To the Editor:
I appreciated your recent article on the Armed Services Vocational Aptitude Battery, or ASVAB (“Military Eyes Wider Access for Career-Aptitude Test Under ESSA”). As the only school testing program exempt from the Family Educational Rights and Privacy Act, the armed-services test battery deserves much greater scrutiny than it has been getting thus far.
I would like to clarify, however, one point. Citing Pentagon data, the article notes that taking the ASVAB was mandatory for students in approximately 1,000 schools during the 2012-13 school year. Shannon Salyer, the national program manager for the ASVAB Career Exploration Program under the U.S. Department of Defense, claims that the testing program is “always voluntary,” and that students may be required to sit for this testing, but are not forced to complete it. This is a distinction without a difference. Three hours of a student’s day are still consumed by a military-recruiting exercise, and the student has no choice in the matter.
It’s also important to remember that military recruiters are ordered to try to get as many schools as possible to require ASVAB testing.

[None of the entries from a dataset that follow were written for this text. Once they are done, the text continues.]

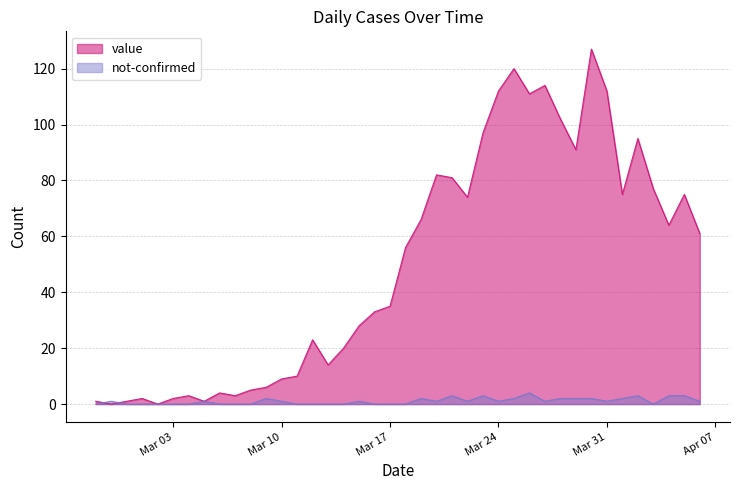

At which label does value reach its peak?

2020-03-30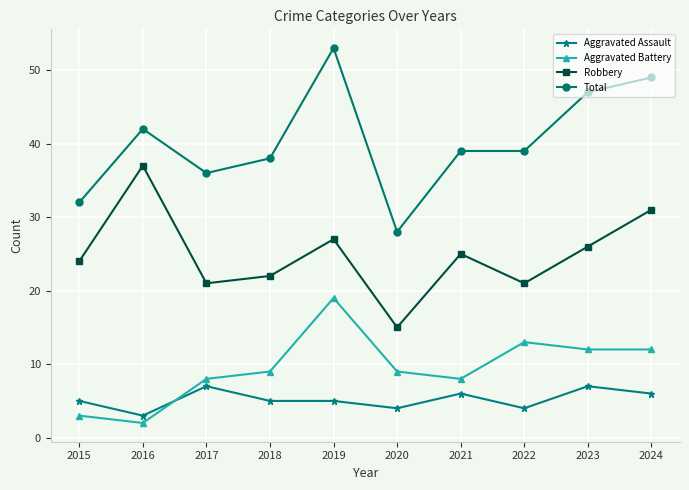

At which category does Robbery reach its first local peak?

2016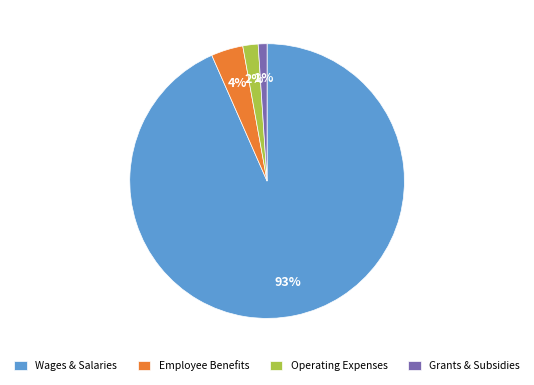

Does Wages & Salaries account for over 50% of the chart?

Yes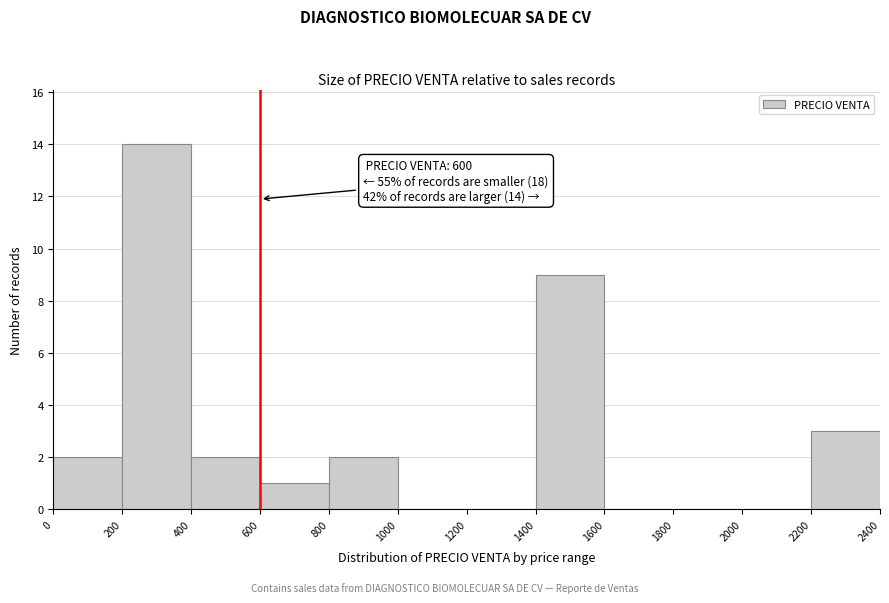

Which range on the x-axis has the tallest bar?

200 to 400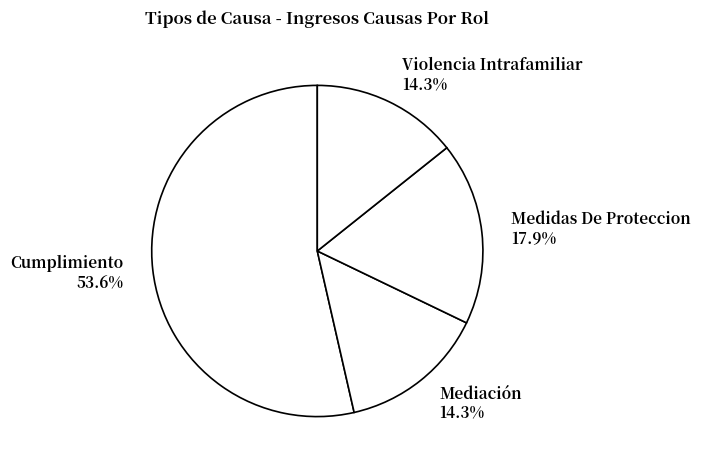

Which slice is the largest?

Cumplimiento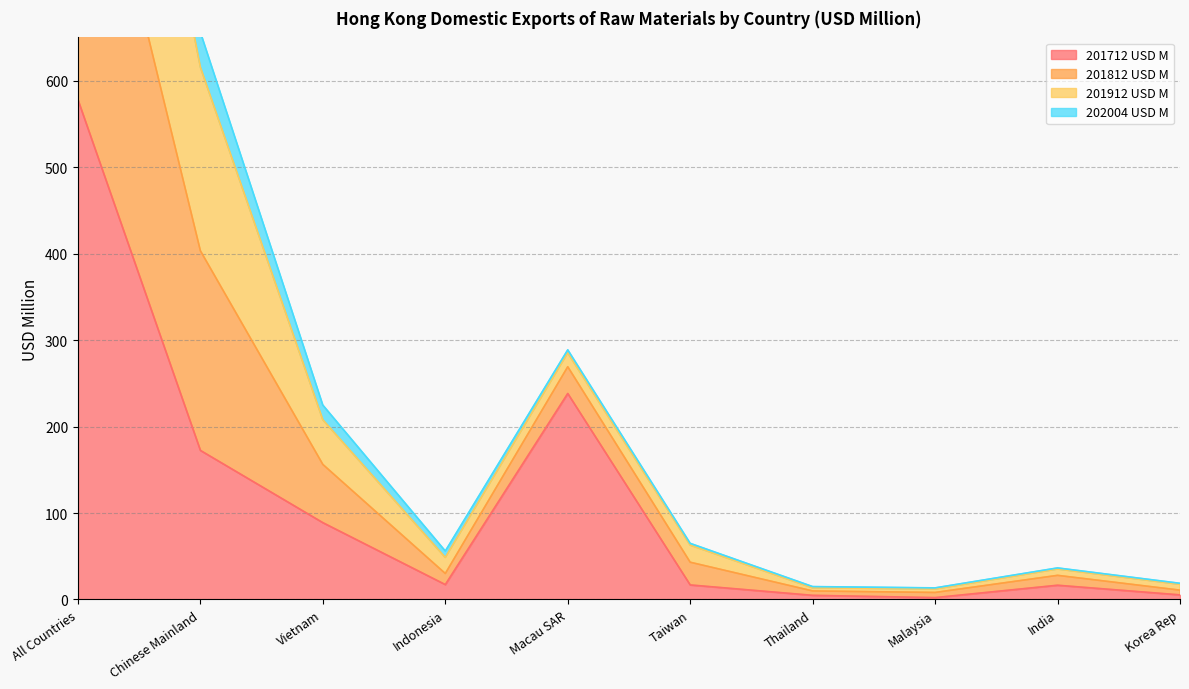

True or false: 201812 USD M and 201712 USD M cross at least once.

False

For example, the U.S. Navy’s recruiting manual offers this bit of advice: “Request the school make [ASVAB] testing mandatory or at least publicize it sufficiently in advance to maximize participation.” Similar guidance can be found in the U.S. Army trade magazine Recruiter Journal.
Scores of high schools in the Lone Star State continue to practice mandatory ASVAB testing. But in Austin, the state capital, the school board passed a policy last fall barring high schools from automatically sending ASVAB scores to recruiters.
Hopefully, more communities will follow Texas’ lead and make sensible policy changes to better protect student privacy.